**REQUIRED ACTION:** Rewrite the listing below as a numbered list with one line per item, skipping blank lines and omitting the pictures.

= Beginning of Section =

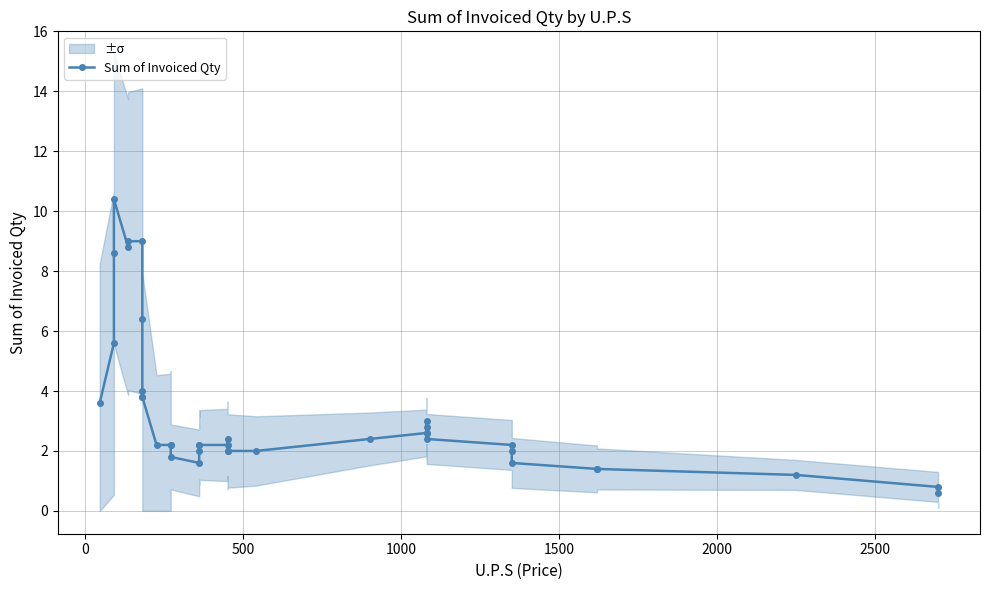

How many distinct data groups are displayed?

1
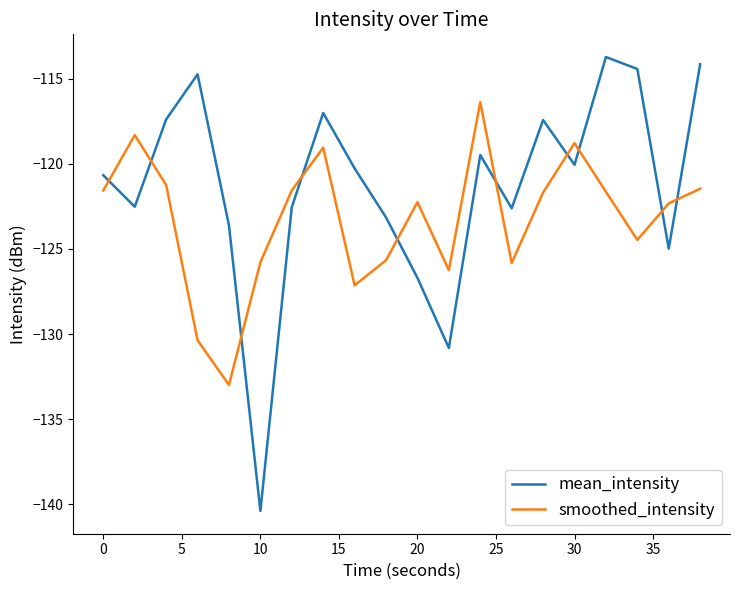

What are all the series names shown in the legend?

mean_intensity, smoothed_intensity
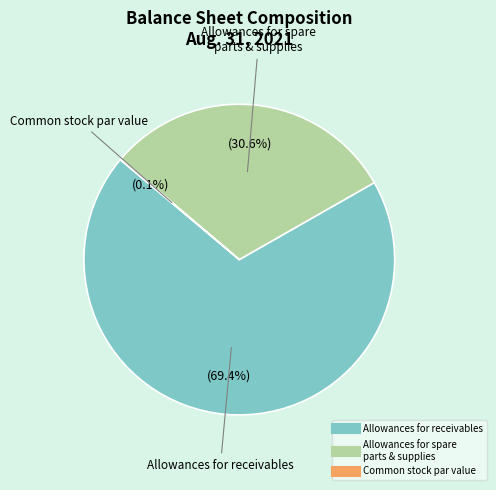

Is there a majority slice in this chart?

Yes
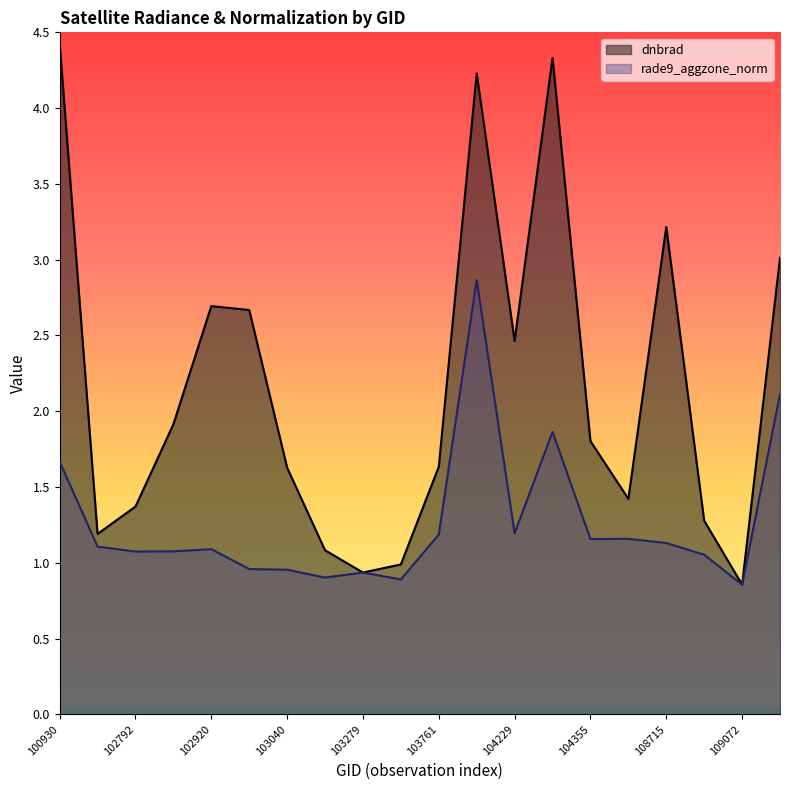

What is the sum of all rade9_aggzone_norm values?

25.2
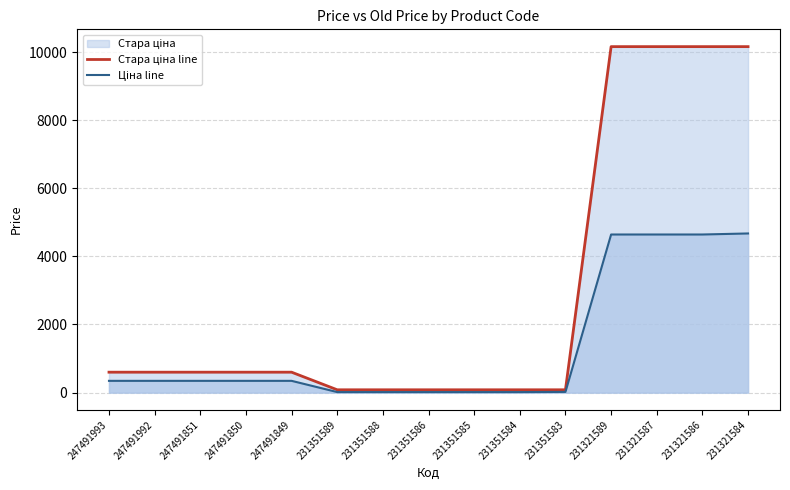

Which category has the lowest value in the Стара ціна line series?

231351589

= End of Section =

**ANSWER AREA:**
1. How many distinct data groups are displayed?
2. 1
3. What are all the series names shown in the legend?
4. mean_intensity, smoothed_intensity
5. Is there a majority slice in this chart?
6. Yes
7. What is the sum of all rade9_aggzone_norm values?
8. 25.2
9. Which category has the lowest value in the Стара ціна line series?
10. 231351589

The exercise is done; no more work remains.